• About this exercise
Please copy out all lines of the entries that contain the word "technologies".

[[ Data records open ]]

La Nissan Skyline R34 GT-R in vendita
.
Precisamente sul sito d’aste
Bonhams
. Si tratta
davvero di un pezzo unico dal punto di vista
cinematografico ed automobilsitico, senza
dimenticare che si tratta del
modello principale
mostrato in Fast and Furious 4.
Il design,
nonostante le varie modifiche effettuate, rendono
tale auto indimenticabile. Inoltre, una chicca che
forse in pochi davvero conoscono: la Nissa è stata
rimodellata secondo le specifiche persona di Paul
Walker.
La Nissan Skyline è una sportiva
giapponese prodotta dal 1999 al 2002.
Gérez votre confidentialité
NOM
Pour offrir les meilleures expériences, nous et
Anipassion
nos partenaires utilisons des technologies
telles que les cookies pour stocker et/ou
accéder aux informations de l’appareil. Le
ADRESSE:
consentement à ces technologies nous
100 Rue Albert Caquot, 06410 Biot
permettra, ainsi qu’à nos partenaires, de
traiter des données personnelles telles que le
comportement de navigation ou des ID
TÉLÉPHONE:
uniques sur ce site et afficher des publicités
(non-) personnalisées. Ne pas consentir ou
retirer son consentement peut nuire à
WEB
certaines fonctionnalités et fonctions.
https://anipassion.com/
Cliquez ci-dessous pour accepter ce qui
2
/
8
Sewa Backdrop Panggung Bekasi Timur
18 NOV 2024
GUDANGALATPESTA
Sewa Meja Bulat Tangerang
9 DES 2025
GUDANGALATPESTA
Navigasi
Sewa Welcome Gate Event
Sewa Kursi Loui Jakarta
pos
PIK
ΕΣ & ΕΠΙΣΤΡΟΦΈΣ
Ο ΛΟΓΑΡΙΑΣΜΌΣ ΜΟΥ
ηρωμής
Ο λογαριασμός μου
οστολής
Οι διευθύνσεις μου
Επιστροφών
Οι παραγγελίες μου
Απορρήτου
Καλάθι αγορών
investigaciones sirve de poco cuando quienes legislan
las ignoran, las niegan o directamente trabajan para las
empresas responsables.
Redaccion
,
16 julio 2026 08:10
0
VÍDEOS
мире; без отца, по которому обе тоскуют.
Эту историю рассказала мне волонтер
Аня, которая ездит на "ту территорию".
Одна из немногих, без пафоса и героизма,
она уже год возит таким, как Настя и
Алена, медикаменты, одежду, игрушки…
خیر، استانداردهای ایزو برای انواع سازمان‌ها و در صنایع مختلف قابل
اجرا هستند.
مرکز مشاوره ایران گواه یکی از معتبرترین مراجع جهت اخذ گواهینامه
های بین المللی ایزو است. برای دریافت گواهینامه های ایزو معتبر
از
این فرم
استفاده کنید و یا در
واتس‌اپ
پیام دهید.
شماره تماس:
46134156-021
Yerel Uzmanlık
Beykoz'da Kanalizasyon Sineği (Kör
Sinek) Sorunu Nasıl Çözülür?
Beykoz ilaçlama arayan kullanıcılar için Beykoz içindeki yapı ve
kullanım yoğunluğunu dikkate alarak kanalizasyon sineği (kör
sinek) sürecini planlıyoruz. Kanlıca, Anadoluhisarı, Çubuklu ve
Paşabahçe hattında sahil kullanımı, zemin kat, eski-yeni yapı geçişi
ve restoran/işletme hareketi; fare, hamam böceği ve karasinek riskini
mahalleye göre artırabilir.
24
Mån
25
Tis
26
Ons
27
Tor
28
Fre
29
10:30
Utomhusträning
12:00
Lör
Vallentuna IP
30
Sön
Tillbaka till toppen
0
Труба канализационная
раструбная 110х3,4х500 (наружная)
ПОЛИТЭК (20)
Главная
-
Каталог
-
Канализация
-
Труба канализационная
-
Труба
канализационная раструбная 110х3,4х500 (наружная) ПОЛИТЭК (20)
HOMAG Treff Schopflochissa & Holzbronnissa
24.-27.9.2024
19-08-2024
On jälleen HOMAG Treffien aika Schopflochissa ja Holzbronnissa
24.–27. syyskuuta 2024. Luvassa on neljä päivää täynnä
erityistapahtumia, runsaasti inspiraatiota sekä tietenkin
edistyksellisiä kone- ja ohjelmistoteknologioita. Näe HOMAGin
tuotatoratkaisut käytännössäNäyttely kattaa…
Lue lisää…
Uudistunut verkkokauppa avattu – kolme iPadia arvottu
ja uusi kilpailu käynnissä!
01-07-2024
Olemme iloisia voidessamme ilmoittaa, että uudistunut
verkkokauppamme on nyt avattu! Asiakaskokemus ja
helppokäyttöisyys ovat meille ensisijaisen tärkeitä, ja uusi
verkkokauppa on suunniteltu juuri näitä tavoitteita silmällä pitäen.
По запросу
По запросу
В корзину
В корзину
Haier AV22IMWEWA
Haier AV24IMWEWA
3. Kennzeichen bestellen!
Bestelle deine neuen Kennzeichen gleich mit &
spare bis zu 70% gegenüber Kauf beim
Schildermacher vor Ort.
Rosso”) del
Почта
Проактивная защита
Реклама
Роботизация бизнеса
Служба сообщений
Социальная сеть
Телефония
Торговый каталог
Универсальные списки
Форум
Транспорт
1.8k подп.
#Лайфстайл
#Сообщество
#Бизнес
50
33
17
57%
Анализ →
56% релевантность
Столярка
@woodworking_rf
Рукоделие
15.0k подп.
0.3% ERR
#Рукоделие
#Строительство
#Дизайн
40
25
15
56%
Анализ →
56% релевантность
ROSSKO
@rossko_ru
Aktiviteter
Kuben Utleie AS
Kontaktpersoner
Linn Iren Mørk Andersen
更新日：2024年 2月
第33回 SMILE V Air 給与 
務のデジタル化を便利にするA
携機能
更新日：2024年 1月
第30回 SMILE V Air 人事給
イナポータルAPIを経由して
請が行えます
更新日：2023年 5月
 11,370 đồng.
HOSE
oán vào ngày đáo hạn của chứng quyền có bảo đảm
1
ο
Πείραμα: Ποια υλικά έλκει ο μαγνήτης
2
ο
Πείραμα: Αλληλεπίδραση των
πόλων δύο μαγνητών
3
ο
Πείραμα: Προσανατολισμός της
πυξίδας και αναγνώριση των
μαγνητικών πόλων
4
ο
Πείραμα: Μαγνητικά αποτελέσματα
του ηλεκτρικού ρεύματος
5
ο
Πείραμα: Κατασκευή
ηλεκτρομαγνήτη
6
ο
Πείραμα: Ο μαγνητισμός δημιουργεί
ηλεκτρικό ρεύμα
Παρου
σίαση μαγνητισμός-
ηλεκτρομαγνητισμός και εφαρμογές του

[[ Data records closed ]]

• Task response
nos partenaires utilisons des technologies
consentement à ces technologies nous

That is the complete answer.